Here we must not forget Buffon's fine passage, "Nature's great workman is Time," &c. See page 103.

"Lamarck," continues M. Martins, "was the first to distinguish littoral from ocean fossils, but no one accepts his theory that oceans make their beds deeper owing to the action of the tides, and distribute themselves differently over the earth's surface without any change of level of the different parts of that surface.

"Settling down to a single branch of science, in consequence of his professorship, Lamarck now devoted himself to the twofold labour of lecturing and classifying the collections at the museum. In 1802 he published his 'Considerations on the Organization of Living Bodies'; in 1809 his 'Philosophie Zoologique,' a development of the 'Considerations'; and from 1816 to 1822 his Natural History of the invertebrate animals, in seven volumes. This is his great work, and, being entirely a work of description and classification, was received with the unanimous approbation of the scientific world. His 'Fossil Shells of the Neighbourhood of Paris'--a work in which his profound knowledge of existing shells enabled him to class with certainty the remains of forms that had disappeared thousands of ages ago--met also with a favourable reception.
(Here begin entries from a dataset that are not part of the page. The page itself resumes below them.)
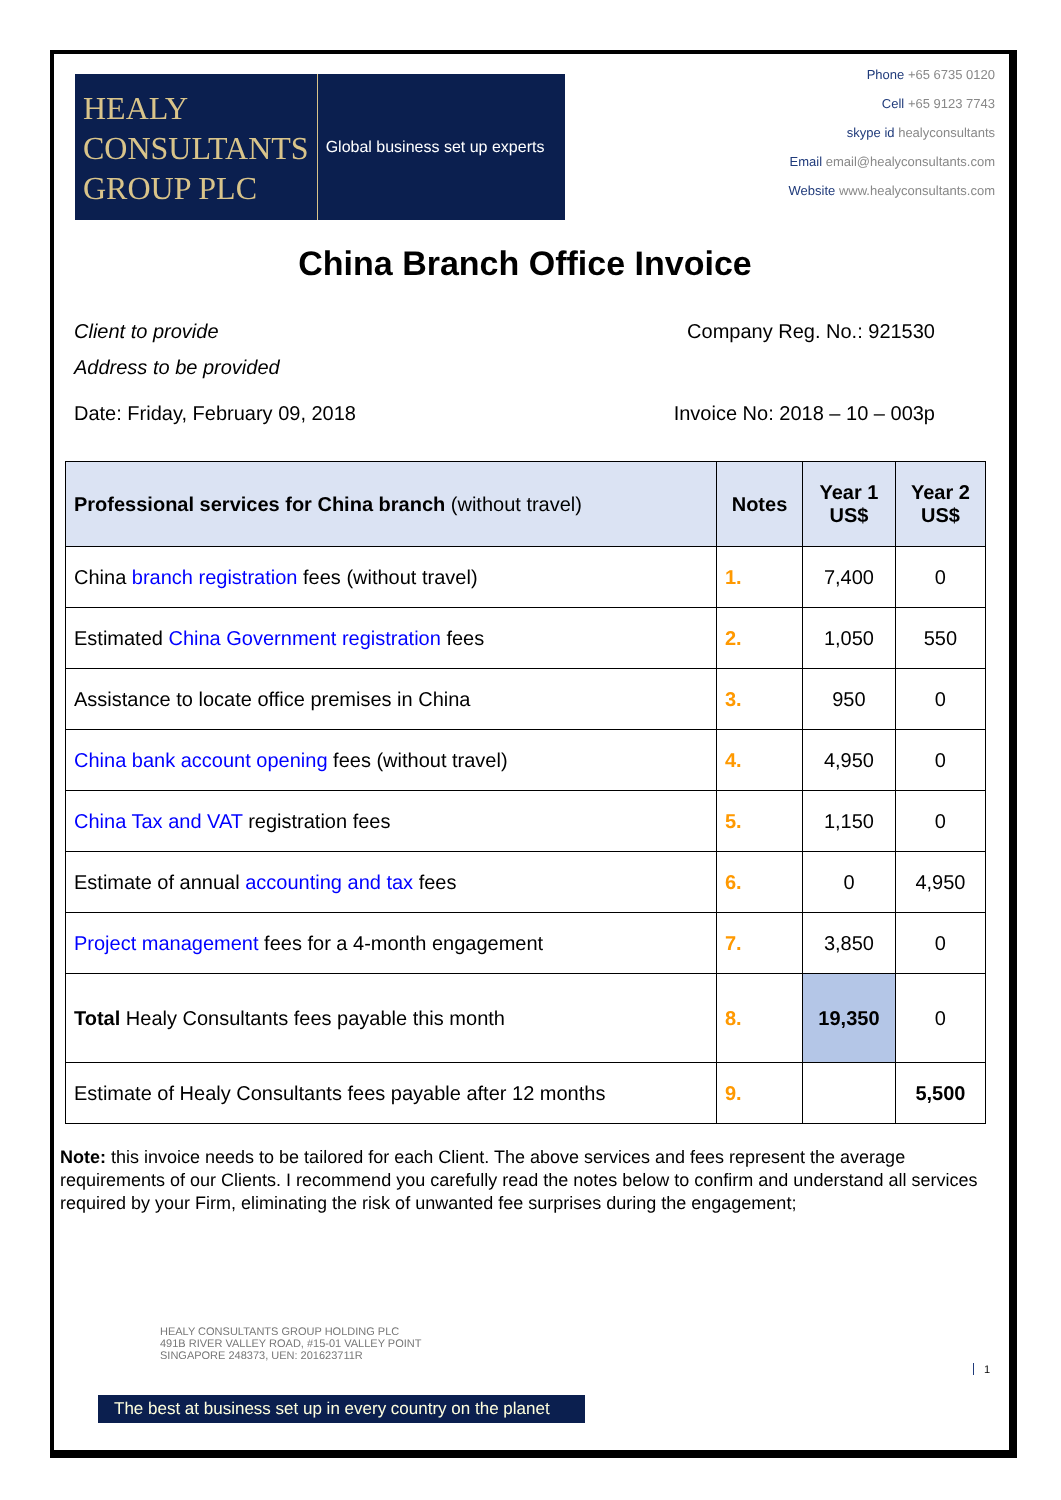HEALY
CONSULTANTS
GROUP PLC
Global business set up experts
Phone +65 6735 0120
Cell +65 9123 7743
skype id healyconsultants
Email email@healyconsultants.com
Website www.healyconsultants.com
China Branch Office Invoice
Client to provide
Address to be provided
Company Reg. No.: 921530
Date: Friday, February 09, 2018
Invoice No: 2018 – 10 – 003p
| Professional services for China branch (without travel) | Notes | Year 1 US$ | Year 2 US$ |
| --- | --- | --- | --- |
| China branch registration fees (without travel) | 1. | 7,400 | 0 |
| Estimated China Government registration fees | 2. | 1,050 | 550 |
| Assistance to locate office premises in China | 3. | 950 | 0 |
| China bank account opening fees (without travel) | 4. | 4,950 | 0 |
| China Tax and VAT registration fees | 5. | 1,150 | 0 |
| Estimate of annual accounting and tax fees | 6. | 0 | 4,950 |
| Project management fees for a 4-month engagement | 7. | 3,850 | 0 |
| Total Healy Consultants fees payable this month | 8. | 19,350 | 0 |
| Estimate of Healy Consultants fees payable after 12 months | 9. | | 5,500 |
Note: this invoice needs to be tailored for each Client. The above services and fees represent the average requirements of our Clients. I recommend you carefully read the notes below to confirm and understand all services required by your Firm, eliminating the risk of unwanted fee surprises during the engagement;
HEALY CONSULTANTS GROUP HOLDING PLC
491B RIVER VALLEY ROAD, #15-01 VALLEY POINT
SINGAPORE 248373, UEN: 201623711R
1
The best at business set up in every country on the planet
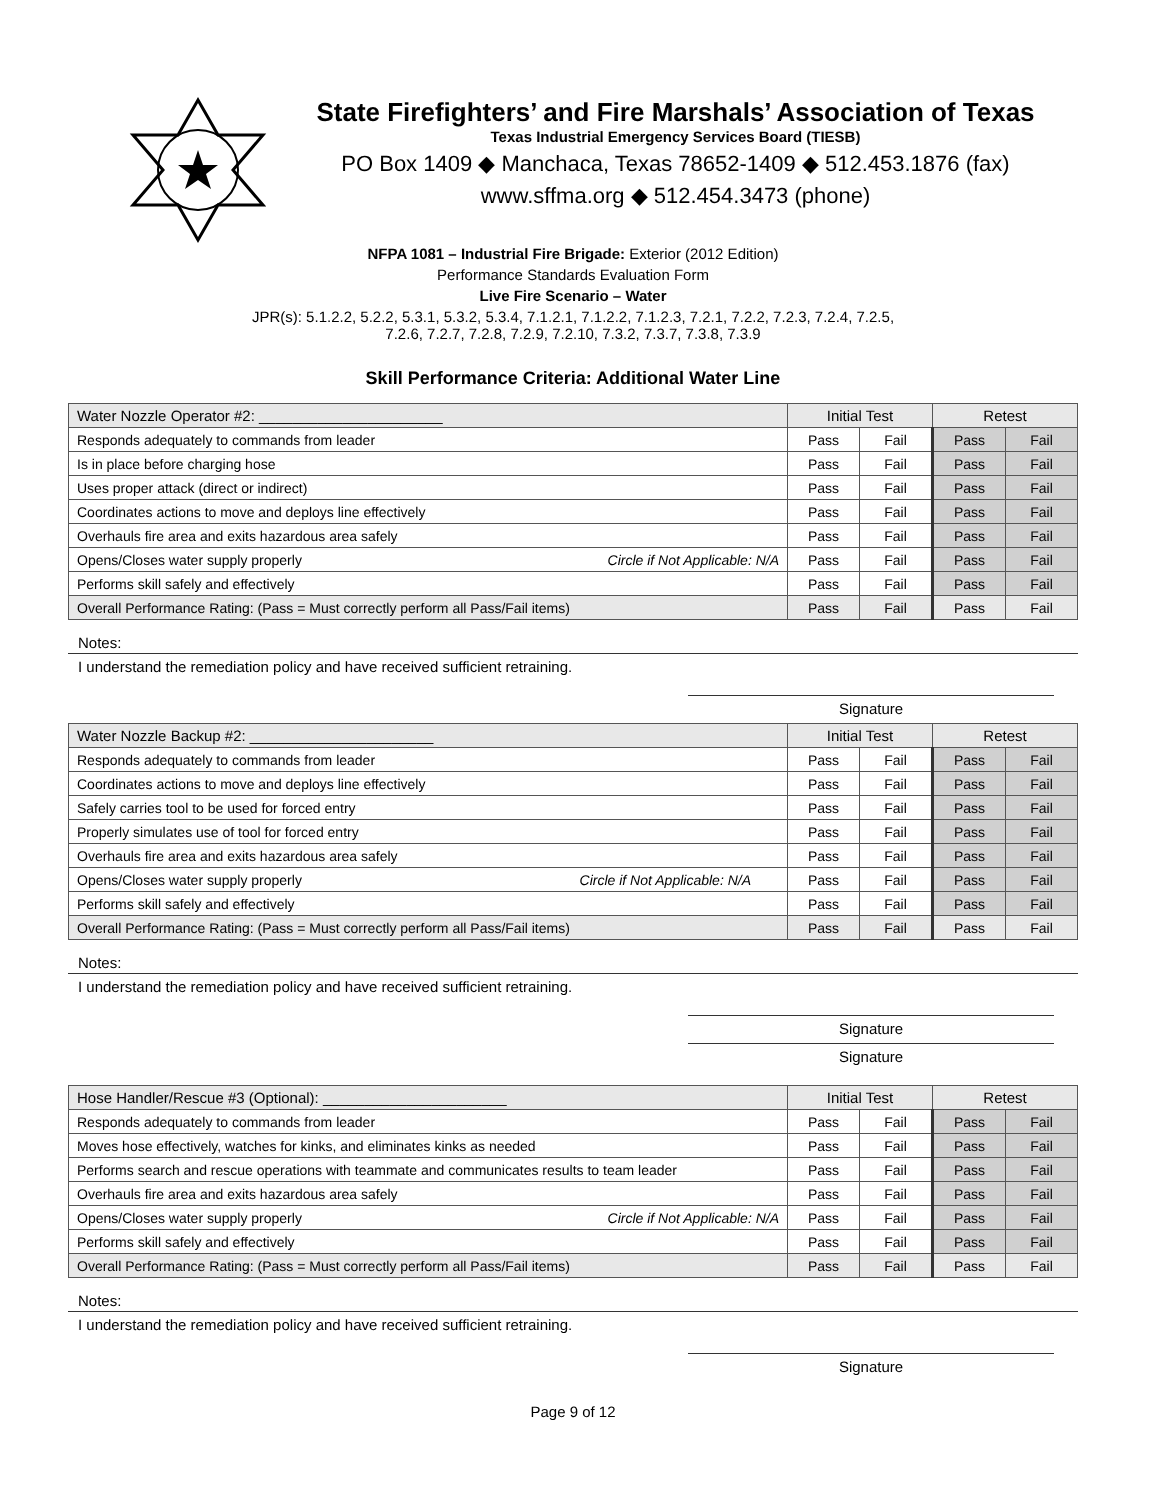State Firefighters’ and Fire Marshals’ Association of Texas
Texas Industrial Emergency Services Board (TIESB)
PO Box 1409 ◆ Manchaca, Texas 78652-1409 ◆ 512.453.1876 (fax)
www.sffma.org ◆ 512.454.3473 (phone)
NFPA 1081 – Industrial Fire Brigade: Exterior (2012 Edition)
Performance Standards Evaluation Form
Live Fire Scenario – Water
JPR(s): 5.1.2.2, 5.2.2, 5.3.1, 5.3.2, 5.3.4, 7.1.2.1, 7.1.2.2, 7.1.2.3, 7.2.1, 7.2.2, 7.2.3, 7.2.4, 7.2.5,
7.2.6, 7.2.7, 7.2.8, 7.2.9, 7.2.10, 7.3.2, 7.3.7, 7.3.8, 7.3.9
Skill Performance Criteria: Additional Water Line
| Water Nozzle Operator #2: ______________________ | Initial Test | | Retest | |
| --- | --- | --- | --- | --- |
| Responds adequately to commands from leader | Pass | Fail | Pass | Fail |
| Is in place before charging hose | Pass | Fail | Pass | Fail |
| Uses proper attack (direct or indirect) | Pass | Fail | Pass | Fail |
| Coordinates actions to move and deploys line effectively | Pass | Fail | Pass | Fail |
| Overhauls fire area and exits hazardous area safely | Pass | Fail | Pass | Fail |
| Opens/Closes water supply properly Circle if Not Applicable: N/A | Pass | Fail | Pass | Fail |
| Performs skill safely and effectively | Pass | Fail | Pass | Fail |
| Overall Performance Rating: (Pass = Must correctly perform all Pass/Fail items) | Pass | Fail | Pass | Fail |
Notes:
I understand the remediation policy and have received sufficient retraining.
Signature
| Water Nozzle Backup #2: ______________________ | Initial Test | | Retest | |
| --- | --- | --- | --- | --- |
| Responds adequately to commands from leader | Pass | Fail | Pass | Fail |
| Coordinates actions to move and deploys line effectively | Pass | Fail | Pass | Fail |
| Safely carries tool to be used for forced entry | Pass | Fail | Pass | Fail |
| Properly simulates use of tool for forced entry | Pass | Fail | Pass | Fail |
| Overhauls fire area and exits hazardous area safely | Pass | Fail | Pass | Fail |
| Opens/Closes water supply properly Circle if Not Applicable: N/A | Pass | Fail | Pass | Fail |
| Performs skill safely and effectively | Pass | Fail | Pass | Fail |
| Overall Performance Rating: (Pass = Must correctly perform all Pass/Fail items) | Pass | Fail | Pass | Fail |
Notes:
I understand the remediation policy and have received sufficient retraining.
Signature
Signature
| Hose Handler/Rescue #3 (Optional): ______________________ | Initial Test | | Retest | |
| --- | --- | --- | --- | --- |
| Responds adequately to commands from leader | Pass | Fail | Pass | Fail |
| Moves hose effectively, watches for kinks, and eliminates kinks as needed | Pass | Fail | Pass | Fail |
| Performs search and rescue operations with teammate and communicates results to team leader | Pass | Fail | Pass | Fail |
| Overhauls fire area and exits hazardous area safely | Pass | Fail | Pass | Fail |
| Opens/Closes water supply properly Circle if Not Applicable: N/A | Pass | Fail | Pass | Fail |
| Performs skill safely and effectively | Pass | Fail | Pass | Fail |
| Overall Performance Rating: (Pass = Must correctly perform all Pass/Fail items) | Pass | Fail | Pass | Fail |
Notes:
I understand the remediation policy and have received sufficient retraining.
Signature
Page 9 of 12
"Lamarck was fifty years old before he began to study zoology; and prolonged microscopic examinations first fatigued and at length enfeebled his eyesight. The clouds which obscured it gradually thickened, and he became quite blind. Married four times, the father of seven children, he saw his small patrimony and even his earlier savings swallowed up by one of those hazardous investments with which promoters impose on the credulity of the public. His small endowment as professor alone protected him from destitution. Men of science whom his reputation as a botanist and zoologist had attracted near him, wondered at the manner in which he was neglected.

"He passed the last ten years of his laborious life in darkness, tended only by the affectionate care of his two daughters. The eldest wrote from his dictation part of the sixth and seventh volumes of his work on the invertebrate animals. From the time her father became confined to his room his daughter never left the house; and when first she did so after his death, she was distressed by the fresh air to which she had been so long a stranger.

"Lamarck died December 18, 1829, at the age of eighty-five. Latreille and Blainville were his successors at the museum. The incredible activity of the first professor had so greatly increased the number of the known invertebrata that it was found necessary to endow two professors, where one had originally been sufficient.

"His two daughters were left penniless. In the year 1832 I myself saw Mlle. Cornélie de Lamarck earning a scanty pittance by fastening dried plants on to paper, in the museum of which her father had been a professor. Many a species named and described by him must have passed under her eyes and increased the bitterness of her regret."[185]


[184] Paris, 1873.

[185] Introduction Biographique to M. Martins' edition of the 'Phil. Zool.,' pp. ix-xx.